Отрывок
В отличие от крайних консерваторов Бёрка и де Местра, жаждущих прямой реставрации старого порядка, Гегель и де Токвиль – умеренные консерваторы. Они видят закономерность свершившейся революции, не забывая подчеркивать ее чрезмерность, и готовы пользоваться ее плодами, но их снисходительность ограничена прошлым. В будущем – только плавное эволюционное развитие без скачков.

Юм был предтечей этого отношения к революции. Французская революция завершила дело Английской, необратимо утвердив капитализм в континентальной Европе; Токвиль и Гегель приняли от Юма эстафету умеренного консерватизма, подводящего черту под эпохой революционного создания нового строя.

После победы буржуазной революции 1830 года и первых антибуржуазных выступлений французского пролетариата в 1830-1840-е годы на эту же позицию перешли историки времен Реставрации – наследники А. Барнава.

Наконец, в книге Томаса Роберта Мальтуса (1766-1834) «Опыт о законе народонаселения» (1803) отрицается сама возможность революций как качественных изменений. Любая попытка изменить общество обречена, так как его жизнью управляют неизменные «естественные» законы. Поэтому восстания («мятежи») бесполезны, революции невозможны [55].

Так закончились попытки построения теории революции ее противниками. Буржуазия удовлетворена настоящим; теперь революция – ее враг [Характерный пример: в 1989 году премьер-министр Франции М. Рокар видел главное значение Французской революции в том, что «она убедила людей, что всякая революция опасна и что всегда лучше обходиться без них».][56]. Поэтому аналогичные суждения многократно будут высказаны другими теоретиками о других революциях, а Токвиль в XX веке будет считаться крупнейшей фигурой в социологии, равновеликой К. Марксу. В последние десятилетия возросла популярность идей Бёрка [57].

Список заданий
**A)** Перепишите дословно часть отрывка о консервативных взглядах на революцию: начните с места, где стоят слова «Юм был предтечей», и остановитесь после слов «революции невозможны [55].».
**B)** Напишите продолжение отрывка о консервативных взглядах на революцию, начиная сразу после его последнего предложения.
Приведенные далее записи взяты из другого источника.

Исходные данные
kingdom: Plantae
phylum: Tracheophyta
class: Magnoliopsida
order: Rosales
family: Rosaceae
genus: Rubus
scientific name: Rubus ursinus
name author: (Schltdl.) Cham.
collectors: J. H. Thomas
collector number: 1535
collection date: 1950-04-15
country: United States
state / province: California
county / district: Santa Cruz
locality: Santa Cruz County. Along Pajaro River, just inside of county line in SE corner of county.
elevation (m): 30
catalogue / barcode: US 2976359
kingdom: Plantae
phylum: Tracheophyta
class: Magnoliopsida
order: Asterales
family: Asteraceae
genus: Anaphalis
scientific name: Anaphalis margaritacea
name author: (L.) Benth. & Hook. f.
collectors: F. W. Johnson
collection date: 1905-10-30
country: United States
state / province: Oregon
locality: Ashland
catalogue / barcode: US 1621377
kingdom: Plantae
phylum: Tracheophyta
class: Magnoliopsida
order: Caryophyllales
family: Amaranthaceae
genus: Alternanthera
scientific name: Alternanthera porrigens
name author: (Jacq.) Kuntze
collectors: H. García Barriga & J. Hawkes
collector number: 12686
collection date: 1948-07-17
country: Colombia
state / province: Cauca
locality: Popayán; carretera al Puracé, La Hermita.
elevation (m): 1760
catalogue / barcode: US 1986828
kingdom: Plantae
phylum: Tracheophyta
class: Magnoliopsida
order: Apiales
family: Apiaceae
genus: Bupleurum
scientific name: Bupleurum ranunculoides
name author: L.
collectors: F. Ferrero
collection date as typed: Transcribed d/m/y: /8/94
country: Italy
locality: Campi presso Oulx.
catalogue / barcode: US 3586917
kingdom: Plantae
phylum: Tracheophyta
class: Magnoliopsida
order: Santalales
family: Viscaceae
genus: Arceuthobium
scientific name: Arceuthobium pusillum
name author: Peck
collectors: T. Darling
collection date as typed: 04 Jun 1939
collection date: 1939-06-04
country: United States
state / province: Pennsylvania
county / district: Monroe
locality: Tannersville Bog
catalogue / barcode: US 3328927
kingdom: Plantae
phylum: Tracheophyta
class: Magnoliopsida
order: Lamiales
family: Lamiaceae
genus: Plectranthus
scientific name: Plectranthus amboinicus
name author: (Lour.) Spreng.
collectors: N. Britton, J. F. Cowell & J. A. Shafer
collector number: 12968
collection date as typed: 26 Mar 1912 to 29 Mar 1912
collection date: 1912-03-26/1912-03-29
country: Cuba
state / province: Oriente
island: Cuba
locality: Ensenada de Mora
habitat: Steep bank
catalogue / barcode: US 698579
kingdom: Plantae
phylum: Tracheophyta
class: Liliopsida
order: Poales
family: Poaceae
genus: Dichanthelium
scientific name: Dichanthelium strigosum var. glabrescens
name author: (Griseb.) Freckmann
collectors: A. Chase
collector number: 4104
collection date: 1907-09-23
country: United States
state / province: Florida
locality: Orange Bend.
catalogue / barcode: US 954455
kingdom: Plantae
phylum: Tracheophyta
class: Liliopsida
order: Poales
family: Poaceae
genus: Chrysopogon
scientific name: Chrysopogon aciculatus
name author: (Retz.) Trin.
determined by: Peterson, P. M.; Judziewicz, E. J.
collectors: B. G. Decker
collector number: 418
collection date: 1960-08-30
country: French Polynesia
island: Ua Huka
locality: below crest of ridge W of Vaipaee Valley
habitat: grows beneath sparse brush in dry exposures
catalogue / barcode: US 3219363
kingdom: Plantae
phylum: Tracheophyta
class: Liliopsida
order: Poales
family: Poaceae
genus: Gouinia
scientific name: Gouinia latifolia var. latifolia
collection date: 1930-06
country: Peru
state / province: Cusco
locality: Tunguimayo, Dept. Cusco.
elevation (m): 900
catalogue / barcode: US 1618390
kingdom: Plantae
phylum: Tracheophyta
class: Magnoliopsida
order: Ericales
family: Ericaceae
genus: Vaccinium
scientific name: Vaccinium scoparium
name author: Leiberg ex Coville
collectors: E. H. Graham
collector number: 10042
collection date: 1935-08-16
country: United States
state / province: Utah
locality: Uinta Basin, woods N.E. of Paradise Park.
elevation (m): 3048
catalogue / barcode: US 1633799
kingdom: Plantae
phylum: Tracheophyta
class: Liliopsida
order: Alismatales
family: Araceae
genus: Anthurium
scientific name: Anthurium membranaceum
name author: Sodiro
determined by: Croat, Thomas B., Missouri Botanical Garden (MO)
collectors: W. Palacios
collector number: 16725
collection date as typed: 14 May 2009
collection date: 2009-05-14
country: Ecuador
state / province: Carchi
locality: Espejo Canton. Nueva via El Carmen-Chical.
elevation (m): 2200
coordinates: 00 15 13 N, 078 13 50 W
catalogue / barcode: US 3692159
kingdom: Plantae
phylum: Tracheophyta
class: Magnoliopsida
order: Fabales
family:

Ответы к заданиям
**A)**
Юм был предтечей этого отношения к революции. Французская революция завершила дело Английской, необратимо утвердив капитализм в континентальной Европе; Токвиль и Гегель приняли от Юма эстафету умеренного консерватизма, подводящего черту под эпохой революционного создания нового строя.

После победы буржуазной революции 1830 года и первых антибуржуазных выступлений французского пролетариата в 1830-1840-е годы на эту же позицию перешли историки времен Реставрации – наследники А. Барнава.

Наконец, в книге Томаса Роберта Мальтуса (1766-1834) «Опыт о законе народонаселения» (1803) отрицается сама возможность революций как качественных изменений. Любая попытка изменить общество обречена, так как его жизнью управляют неизменные «естественные» законы. Поэтому восстания («мятежи») бесполезны, революции невозможны [55].

**B)**
Идеологии революций в XIX веке

Между тем антагонизмы, присущие капиталистическому способу производства, порождают в XIX веке новые концепции революции, теперь уже будущей, антикапиталистической.

Всем им присущ идеологический, а не научный характер, и, как следствие, волюнтаризм. Это учения, а не теории; они призваны направлять деятельность своих сторонников, а не объяснять действительность. Теории революции не может быть вне исторического материализма; поэтому уместно, не задерживаясь на второстепенных фигурах, дать характеристику двум основным революционным течениям того времени – бланкизму и анархизму.

Луи Огюст Бланки (1805-1881), профессиональный революционер, принципиально стремился не быть теоретиком. Будущее, считал он, предвидеть невозможно, «одна лишь Революция, расчищая почву, прояснит горизонт, приподнимет постепенно завесу, укажет дорогу, или, вернее, многочисленные тропинки, ведущие к новому общественному порядку. Безумцы те, кто думает, что имеют у себя в кармане подробный план этой неизвестной земли. А те, кто хочет сохранить нашу дикую степь в ее настоящем виде до тех пор, пока у нас не будет готов желанный план, это – враги рода человеческого» [58].